Axios first reported the White House’s decision to promote Hsiang.

As she takes on the role, USDS is in the middle of a massive expansion. Under the American Rescue Plan Act, Congress gave the office $200 million to increase its staff so it can help out more agencies.

OMB said in its 2022 budget request that USDS plans to increase its full-time employees to 271 in 2022, up from 161 this year. It said the larger number of employees will enable “USDS to quickly address technology emergencies, ensure access and equity are integrated into products and pro­cesses, and help agencies modernize their systems for long-term stability.”

A big challenge for Hsiang will be to get agencies to pay for USDS services, which they have been reluctant to do over the years. OMB said in its budget request that USDS expects fewer employees, 60 compared to 63, to be reimbursable through agency fees.

The good news for Hsiang is Cutts remade USDS to be more cooperative and collaborative and less combative with agencies.

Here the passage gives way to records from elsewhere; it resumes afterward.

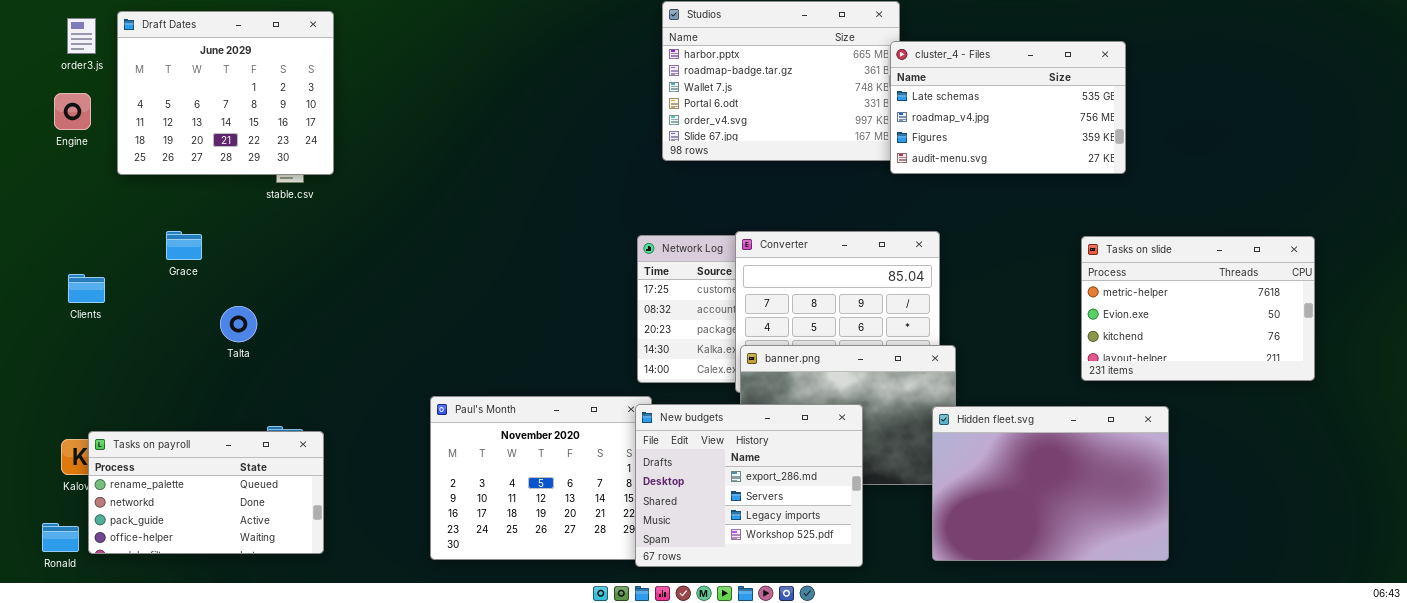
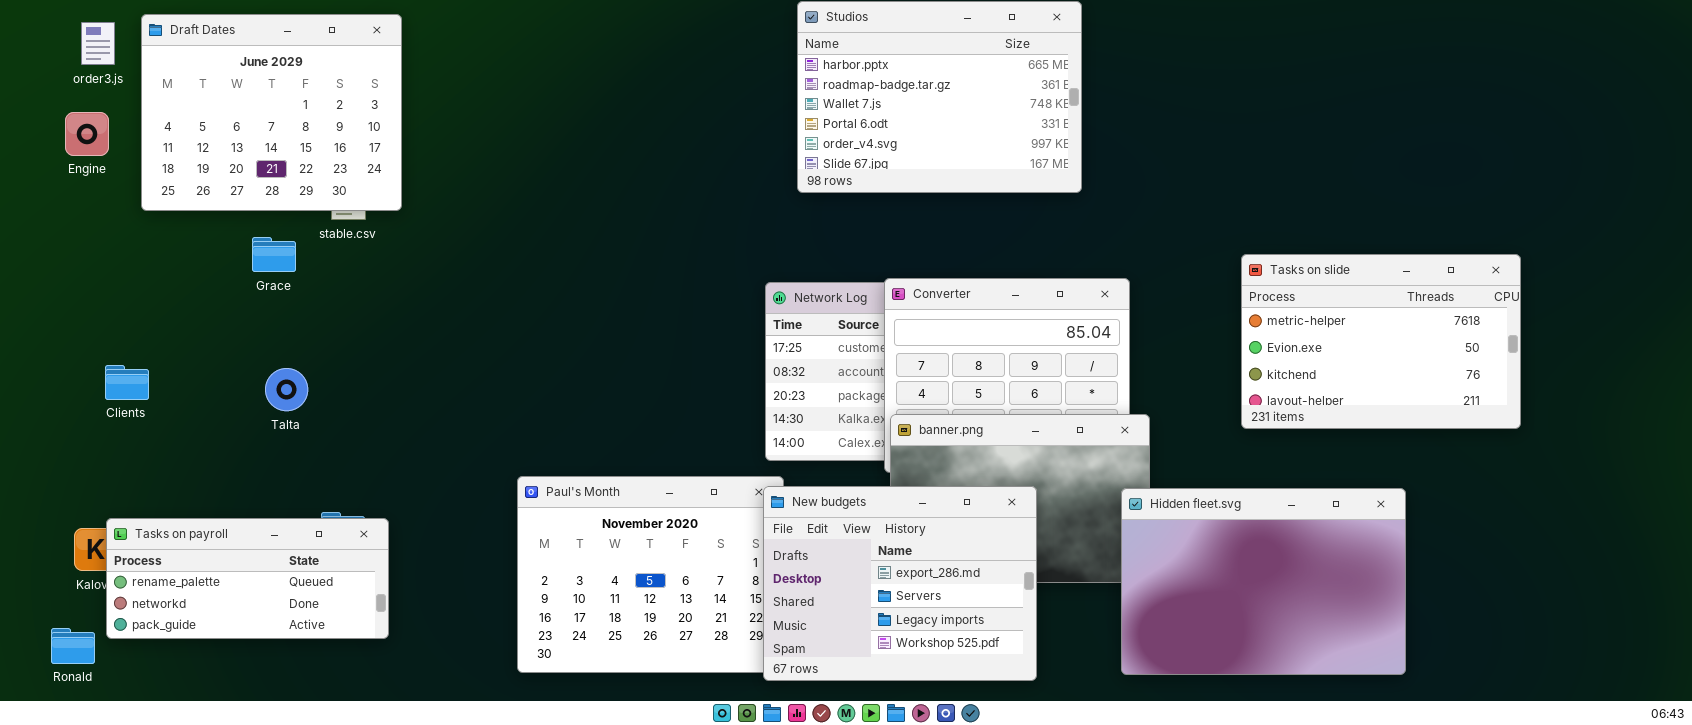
cluster_4 - Files: [890,41,1126,174] -> none, closed
Grace: [166,231,202,260] -> [252,237,296,272], moved
Tasks on slide: [1081,236,1315,381] -> [1241,254,1521,429], moved
Clients: [68,274,105,303] -> [105,365,149,400], moved
Tasks on payroll: [88,431,324,554] -> [106,518,389,639], resized

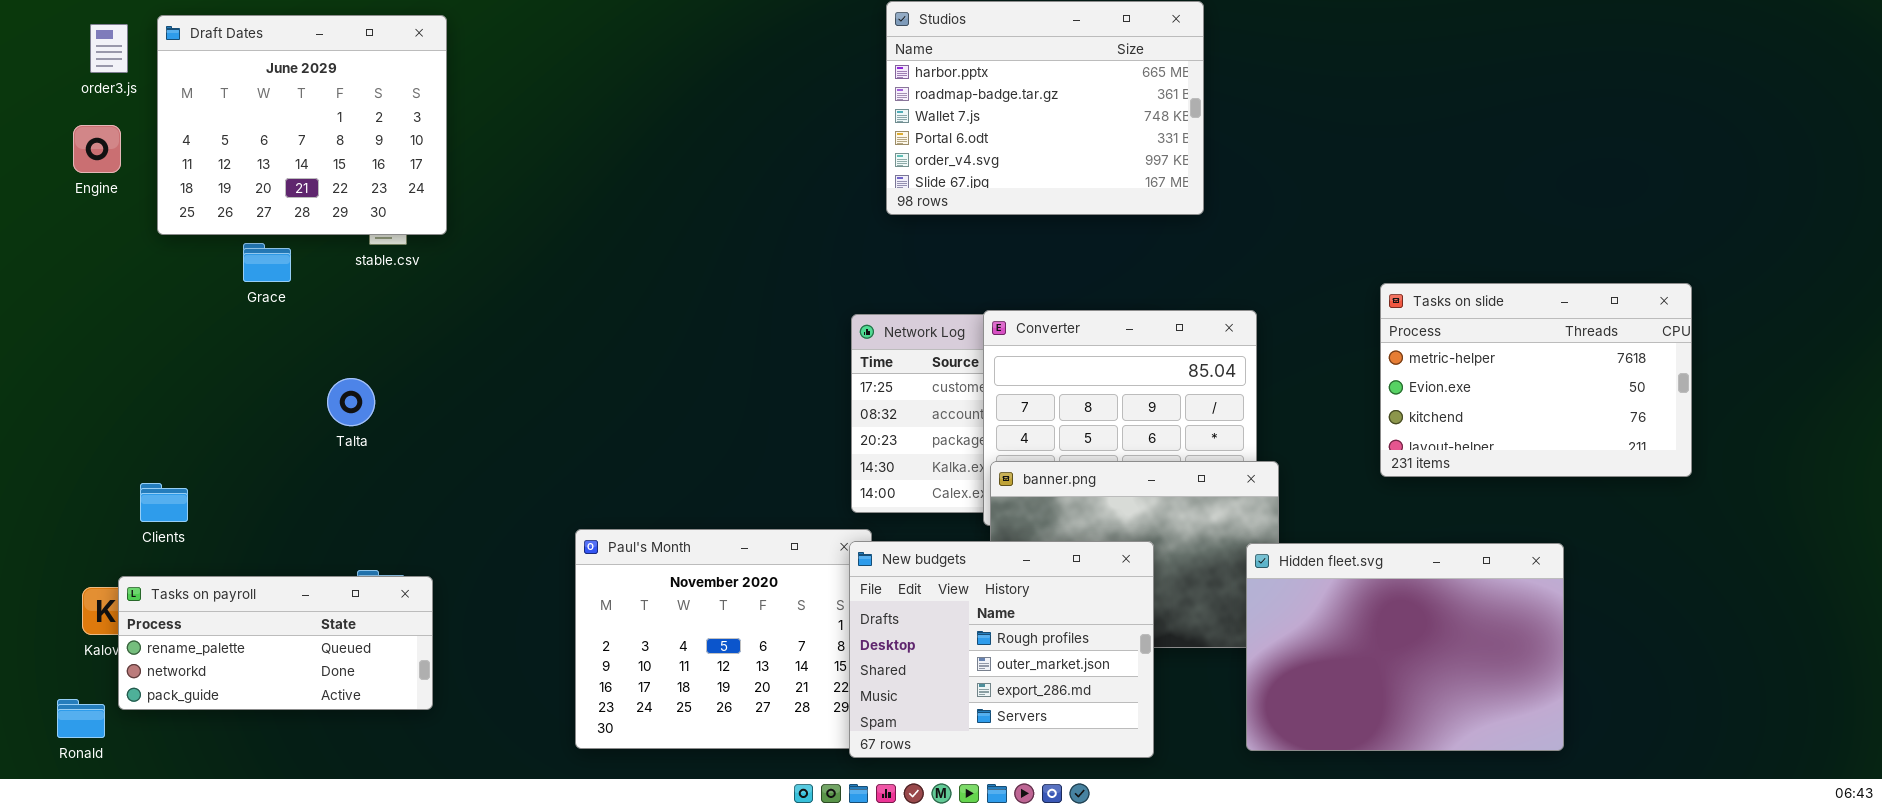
Grace: [252,237,296,272] -> [243,243,291,282], moved
Clients: [105,365,149,400] -> [140,483,188,522], moved
Talta: [265,368,308,411] -> [327,378,375,426], moved
New budgets: [763,486,1037,681] -> [849,541,1154,758], scrolled up 2 rows

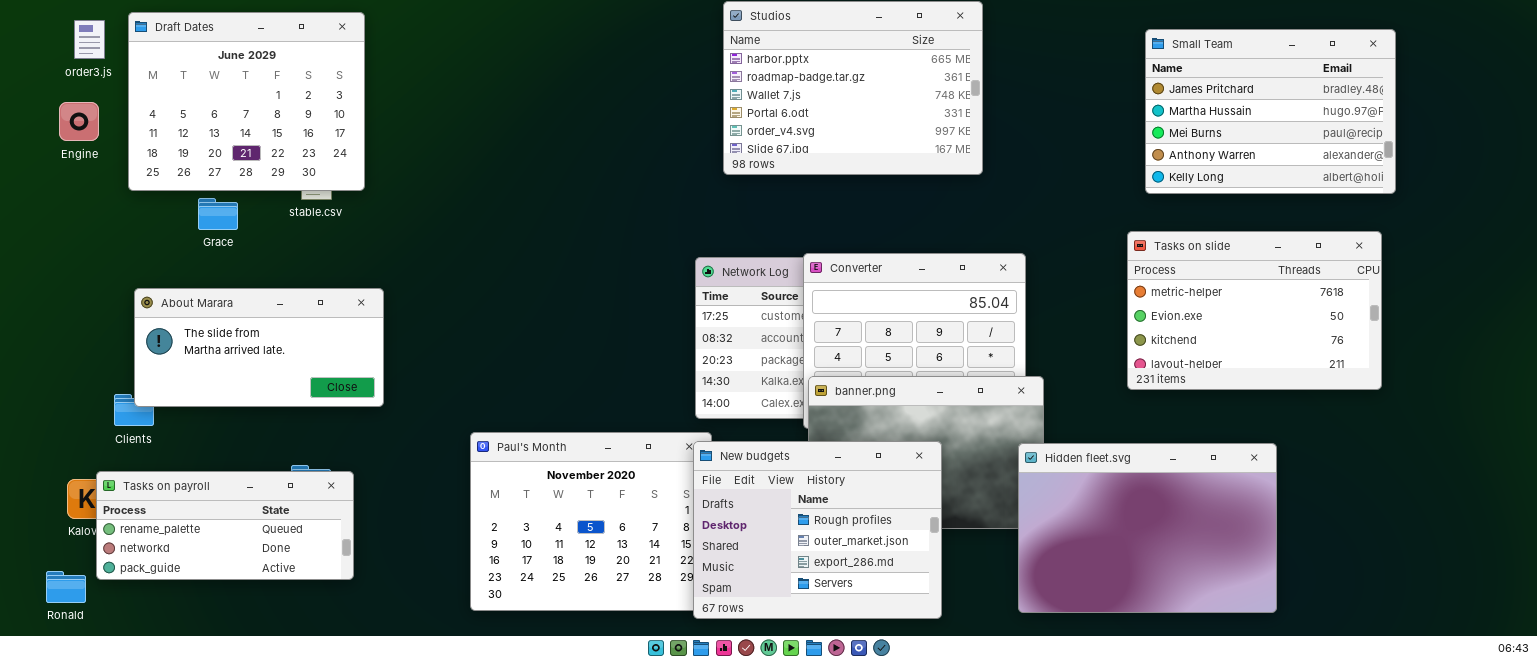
Small Team: none -> [1145,29,1396,194], opened
About Marara: none -> [134,288,384,407], opened

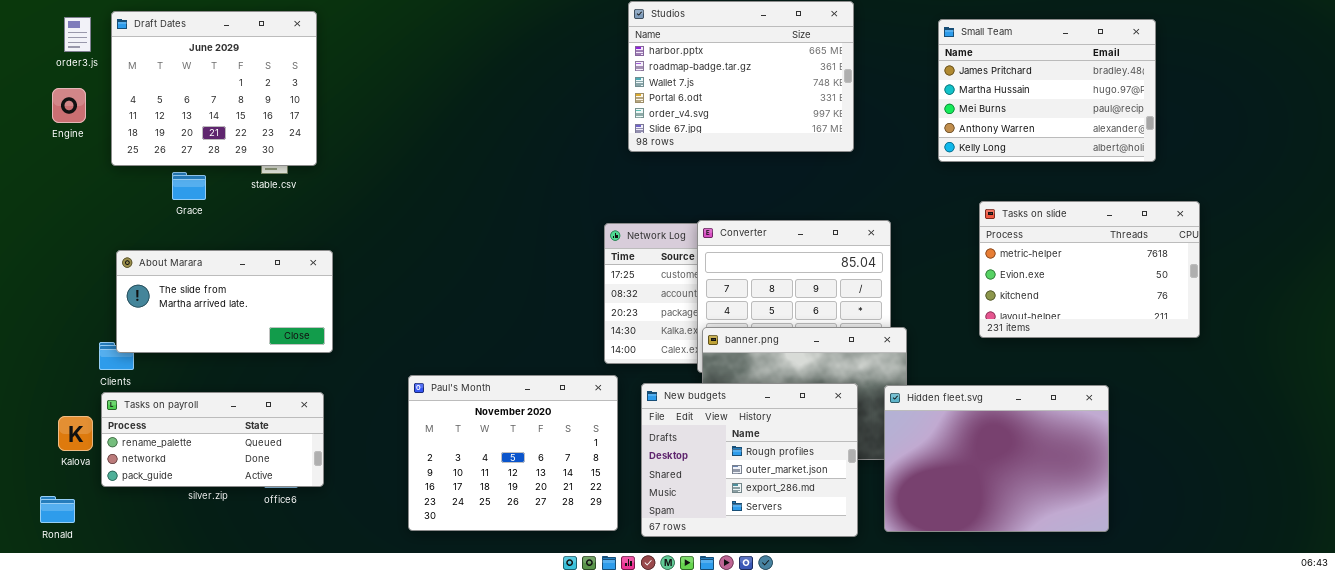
Small Team: [1145,29,1396,194] -> [938,19,1156,162], moved
New budgets: [693,441,942,619] -> [641,383,858,537], moved
Tasks on payroll: [96,471,354,580] -> [101,392,324,487], moved

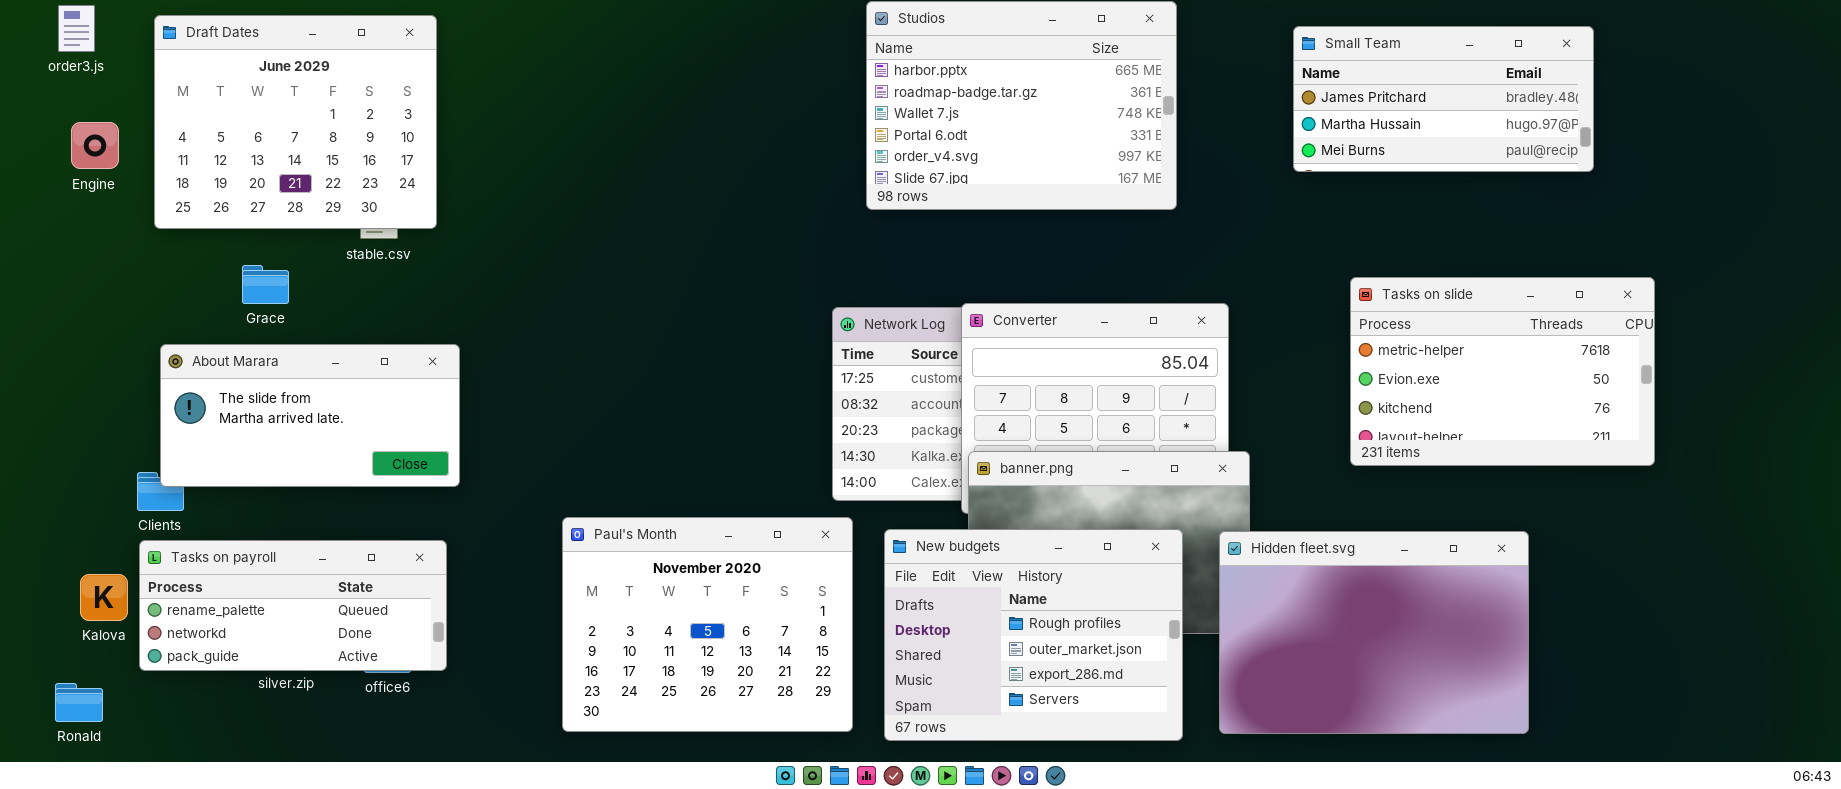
order3.js: [64,17,91,52] -> [58,5,95,52], moved
Small Team: [938,19,1156,162] -> [1293,26,1594,172], resized
Grace: [172,172,206,200] -> [242,265,289,304], moved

Most recently, USDS worked with agencies to fix the federal hiring process and helped run a retraining effort to get federal employees better skills around data science.

This will not be Hsiang’s first stint with USDS. She joined the organization in 2014 and helped address the challenges with the Healthcare.gov roll out. She also was the founding executive director of the digital service at the Department of Health and Human Services during the Obama administration.

She came back to government in 2021 as part of the Biden-Harris transition HHS agency review team and worked on the COVID-19 transition team.

In that role, Hsiang was a senior advisor for delivery at USDS, where she led the delivery team for the rollout of the Vaccines.gov integrated consumer experience.

Hsiang holds a bachelor’s and a Master’s degree in Electrical Engineering and Computer Science from Massachusetts Institute of Technology. She also holds an MBA from the Harvard Business School.